Copy the listing below word for word, from its beginning through the line containing "2024-03-13 15:39:55 (6.84", and leave the pictures out of your copy.

__________

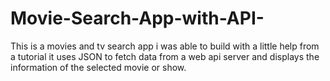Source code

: # Movie-Search-App-with-API-
This is a movies and tv search app i was able to build with a little help from a tutorial it uses JSON to fetch data from a web api server and displays the information of the selected movie or show.
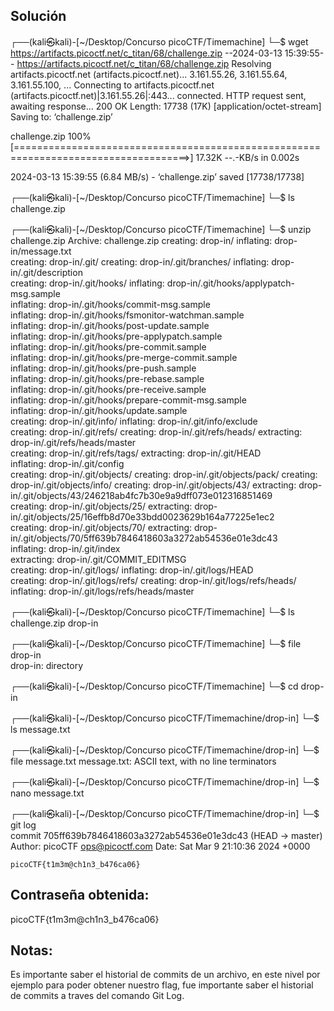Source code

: ## Solución
┌──(kali㉿kali)-[~/Desktop/Concurso picoCTF/Timemachine]
└─$ wget https://artifacts.picoctf.net/c_titan/68/challenge.zip
--2024-03-13 15:39:55--  https://artifacts.picoctf.net/c_titan/68/challenge.zip
Resolving artifacts.picoctf.net (artifacts.picoctf.net)... 3.161.55.26, 3.161.55.64, 3.161.55.100, ...
Connecting to artifacts.picoctf.net (artifacts.picoctf.net)|3.161.55.26|:443... connected.
HTTP request sent, awaiting response... 200 OK
Length: 17738 (17K) [application/octet-stream]
Saving to: ‘challenge.zip’

challenge.zip                             100%[====================================================================================>]  17.32K  --.-KB/s    in 0.002s  

2024-03-13 15:39:55 (6.84 MB/s) - ‘challenge.zip’ saved [17738/17738]

                                                                                                                                                                       
┌──(kali㉿kali)-[~/Desktop/Concurso picoCTF/Timemachine]
└─$ ls
challenge.zip
                                                                                                                                                                       
┌──(kali㉿kali)-[~/Desktop/Concurso picoCTF/Timemachine]
└─$ unzip challenge.zip 
Archive:  challenge.zip
   creating: drop-in/
  inflating: drop-in/message.txt     
   creating: drop-in/.git/
   creating: drop-in/.git/branches/
  inflating: drop-in/.git/description  
   creating: drop-in/.git/hooks/
  inflating: drop-in/.git/hooks/applypatch-msg.sample  
  inflating: drop-in/.git/hooks/commit-msg.sample  
  inflating: drop-in/.git/hooks/fsmonitor-watchman.sample  
  inflating: drop-in/.git/hooks/post-update.sample  
  inflating: drop-in/.git/hooks/pre-applypatch.sample  
  inflating: drop-in/.git/hooks/pre-commit.sample  
  inflating: drop-in/.git/hooks/pre-merge-commit.sample  
  inflating: drop-in/.git/hooks/pre-push.sample  
  inflating: drop-in/.git/hooks/pre-rebase.sample  
  inflating: drop-in/.git/hooks/pre-receive.sample  
  inflating: drop-in/.git/hooks/prepare-commit-msg.sample  
  inflating: drop-in/.git/hooks/update.sample  
   creating: drop-in/.git/info/
  inflating: drop-in/.git/info/exclude  
   creating: drop-in/.git/refs/
   creating: drop-in/.git/refs/heads/
 extracting: drop-in/.git/refs/heads/master  
   creating: drop-in/.git/refs/tags/
 extracting: drop-in/.git/HEAD       
  inflating: drop-in/.git/config     
   creating: drop-in/.git/objects/
   creating: drop-in/.git/objects/pack/
   creating: drop-in/.git/objects/info/
   creating: drop-in/.git/objects/43/
 extracting: drop-in/.git/objects/43/246218ab4fc7b30e9a9dff073e012316851469  
   creating: drop-in/.git/objects/25/
 extracting: drop-in/.git/objects/25/16effb8d70e33bdd0023629b164a77225e1ec2  
   creating: drop-in/.git/objects/70/
 extracting: drop-in/.git/objects/70/5ff639b7846418603a3272ab54536e01e3dc43  
  inflating: drop-in/.git/index      
 extracting: drop-in/.git/COMMIT_EDITMSG  
   creating: drop-in/.git/logs/
  inflating: drop-in/.git/logs/HEAD  
   creating: drop-in/.git/logs/refs/
   creating: drop-in/.git/logs/refs/heads/
  inflating: drop-in/.git/logs/refs/heads/master  
                                                                                                                                                                       
┌──(kali㉿kali)-[~/Desktop/Concurso picoCTF/Timemachine]
└─$ ls
challenge.zip  drop-in
                                                                                                                                                                       
┌──(kali㉿kali)-[~/Desktop/Concurso picoCTF/Timemachine]
└─$ file drop-in                               
drop-in: directory
                                                                                                                                                                       
┌──(kali㉿kali)-[~/Desktop/Concurso picoCTF/Timemachine]
└─$ cd drop-in    
                                                                                                                                                                       
┌──(kali㉿kali)-[~/Desktop/Concurso picoCTF/Timemachine/drop-in]
└─$ ls
message.txt
                                                                                                                                                                       
┌──(kali㉿kali)-[~/Desktop/Concurso picoCTF/Timemachine/drop-in]
└─$ file message.txt 
message.txt: ASCII text, with no line terminators
                                                                                                                                                                       
┌──(kali㉿kali)-[~/Desktop/Concurso picoCTF/Timemachine/drop-in]
└─$ nano message.txt 
                                                                                                                                                                       
┌──(kali㉿kali)-[~/Desktop/Concurso picoCTF/Timemachine/drop-in]
└─$ git log                                    
commit 705ff639b7846418603a3272ab54536e01e3dc43 (HEAD -> master)
Author: picoCTF <ops@picoctf.com>
Date:   Sat Mar 9 21:10:36 2024 +0000

    picoCTF{t1m3m@ch1n3_b476ca06}

## Contraseña obtenida: 
picoCTF{t1m3m@ch1n3_b476ca06}
## Notas: 
Es importante saber el historial de commits de un archivo, en este nivel por ejemplo para poder obtener nuestro flag, fue importante saber el historial de commits a traves del comando Git Log.
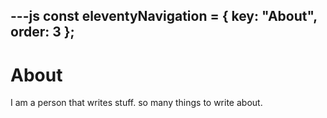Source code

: ---js
const eleventyNavigation = {
	key: "About",
	order: 3
};
---
# About

I am a person that writes stuff. so many things to write about.

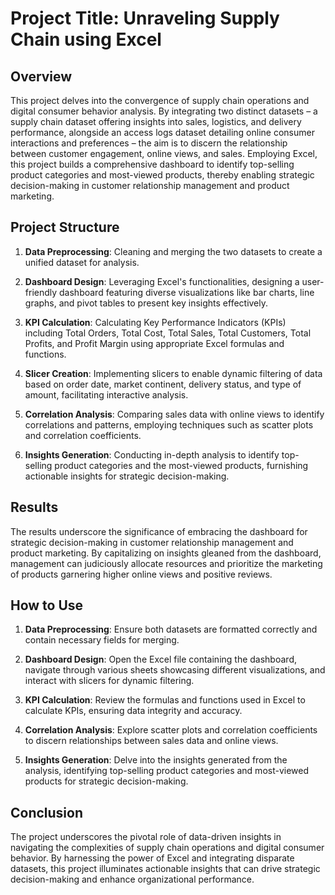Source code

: # Project Title: Unraveling Supply Chain using Excel

## Overview

This project delves into the convergence of supply chain operations and digital consumer behavior analysis. By integrating two distinct datasets – a supply chain dataset offering insights into sales, logistics, and delivery performance, alongside an access logs dataset detailing online consumer interactions and preferences – the aim is to discern the relationship between customer engagement, online views, and sales. Employing Excel, this project builds a comprehensive dashboard to identify top-selling product categories and most-viewed products, thereby enabling strategic decision-making in customer relationship management and product marketing.

## Project Structure

1. **Data Preprocessing**: Cleaning and merging the two datasets to create a unified dataset for analysis.
   
2. **Dashboard Design**: Leveraging Excel's functionalities, designing a user-friendly dashboard featuring diverse visualizations like bar charts, line graphs, and pivot tables to present key insights effectively.

3. **KPI Calculation**: Calculating Key Performance Indicators (KPIs) including Total Orders, Total Cost, Total Sales, Total Customers, Total Profits, and Profit Margin using appropriate Excel formulas and functions.

4. **Slicer Creation**: Implementing slicers to enable dynamic filtering of data based on order date, market continent, delivery status, and type of amount, facilitating interactive analysis.

5. **Correlation Analysis**: Comparing sales data with online views to identify correlations and patterns, employing techniques such as scatter plots and correlation coefficients.

6. **Insights Generation**: Conducting in-depth analysis to identify top-selling product categories and the most-viewed products, furnishing actionable insights for strategic decision-making.

## Results

The results underscore the significance of embracing the dashboard for strategic decision-making in customer relationship management and product marketing. By capitalizing on insights gleaned from the dashboard, management can judiciously allocate resources and prioritize the marketing of products garnering higher online views and positive reviews.

## How to Use

1. **Data Preprocessing**: Ensure both datasets are formatted correctly and contain necessary fields for merging.
   
2. **Dashboard Design**: Open the Excel file containing the dashboard, navigate through various sheets showcasing different visualizations, and interact with slicers for dynamic filtering.

3. **KPI Calculation**: Review the formulas and functions used in Excel to calculate KPIs, ensuring data integrity and accuracy.

4. **Correlation Analysis**: Explore scatter plots and correlation coefficients to discern relationships between sales data and online views.

5. **Insights Generation**: Delve into the insights generated from the analysis, identifying top-selling product categories and most-viewed products for strategic decision-making.

## Conclusion

The project underscores the pivotal role of data-driven insights in navigating the complexities of supply chain operations and digital consumer behavior. By harnessing the power of Excel and integrating disparate datasets, this project illuminates actionable insights that can drive strategic decision-making and enhance organizational performance.
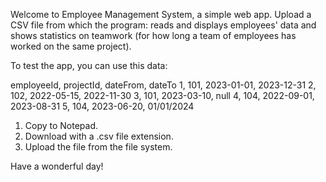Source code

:Welcome to Employee Management System, a simple web app. 
Upload a CSV file from which the program: 
reads and displays employees' data and shows statistics on teamwork 
(for how long a team of employees has worked on the same project).

To test the app, you can use this data:

employeeId, projectId, dateFrom, dateTo
1, 101, 2023-01-01, 2023-12-31
2, 102, 2022-05-15, 2022-11-30
3, 101, 2023-03-10, null
4, 104, 2022-09-01, 2023-08-31
5, 104, 2023-06-20, 01/01/2024

1. Copy to Notepad.
2. Download with a .csv file extension.
3. Upload the file from the file system.


Have a wonderful day!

__________

▶ Solved exercise
Source code

: # Movie-Search-App-with-API-
This is a movies and tv search app i was able to build with a little help from a tutorial it uses JSON to fetch data from a web api server and displays the information of the selected movie or show.
Source code

: ## Solución
┌──(kali㉿kali)-[~/Desktop/Concurso picoCTF/Timemachine]
└─$ wget https://artifacts.picoctf.net/c_titan/68/challenge.zip
--2024-03-13 15:39:55--  https://artifacts.picoctf.net/c_titan/68/challenge.zip
Resolving artifacts.picoctf.net (artifacts.picoctf.net)... 3.161.55.26, 3.161.55.64, 3.161.55.100, ...
Connecting to artifacts.picoctf.net (artifacts.picoctf.net)|3.161.55.26|:443... connected.
HTTP request sent, awaiting response... 200 OK
Length: 17738 (17K) [application/octet-stream]
Saving to: ‘challenge.zip’

challenge.zip                             100%[====================================================================================>]  17.32K  --.-KB/s    in 0.002s  

2024-03-13 15:39:55 (6.84 MB/s) - ‘challenge.zip’ saved [17738/17738]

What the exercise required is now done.